By Steve Sailer
02/12/2019
In Flashman by George MacDonald Fraser, Flashman, the disgraced bully expelled from Rugby School in 1839 by headmaster Thomas Arnold in Thomas Hughes’ novel Tom Brown’s Schooldays, lands on his feet again with a commission in a smart London cavalry regiment. But his snobbish commanding officer disapproves of his marriage to a Scottish mill owner’s daughter. So Flashy is dispatched to India, where he makes an overly good impression on the Viceroy who assigns him to Kabul in remote and restless Afghanistan. His first impression:
… the British government had invaded the country, if you please, and put our puppet king, Shah Sujah on the throne in Kabul in place of old Dost Mohammed, who was suspected of Russian sympathies.

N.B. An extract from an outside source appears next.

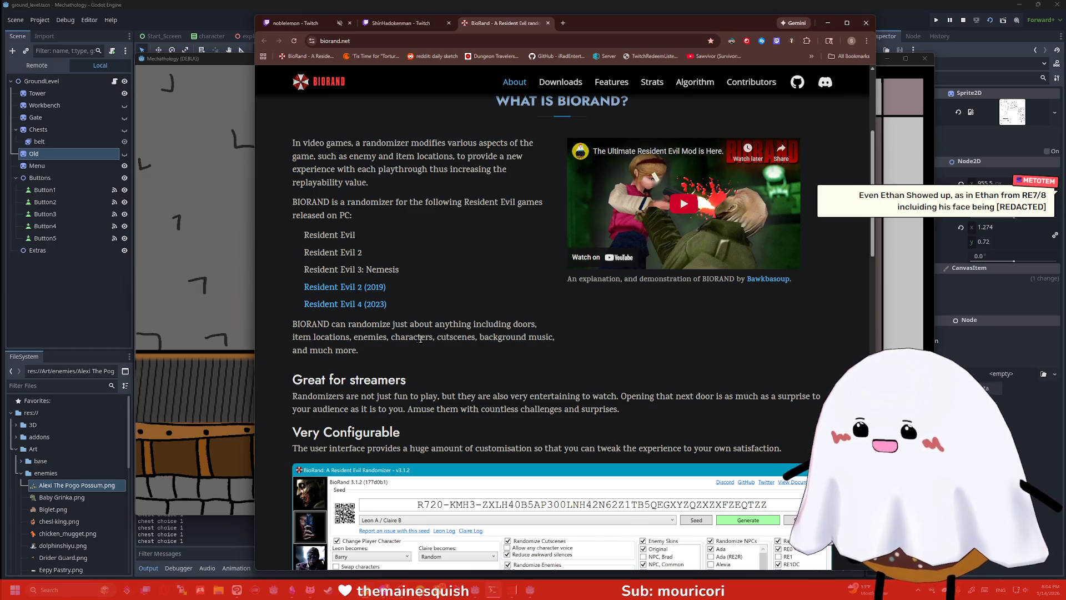
scroll(371, 337, "down", 1)
Continue past the download bundles to the Glossary, then minimize Chrome to reveal the game
scroll(489, 315, "down", 10)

I believe, from all I saw and heard, that if he had Russian sympathies it was because we drove him to them by our stupid policy; at any rate, the Kabul expedition succeeded in setting Sujah on the throne, and old Dost was politely locked up in India. So far, so good, but the Afghans didn’t like Sujah at all, and we had to leave an army in Kabul to keep him on his throne. … but it was having its work cut out trying to keep the tribes in order, for apart from Dost’s supporters there were scores of little petty chiefs and tyrants who lost no opportunity of causing trouble in the unsettled times, and the usual Afghan pastimes of blood-feud, robbery, and murder-for-fun were going full steam. Our army prevented any big rising — for the moment, anyway — but it was forever patrolling and manning little forts, and trying to pacify and buy off the robber chiefs and people were wondering how long this could go on.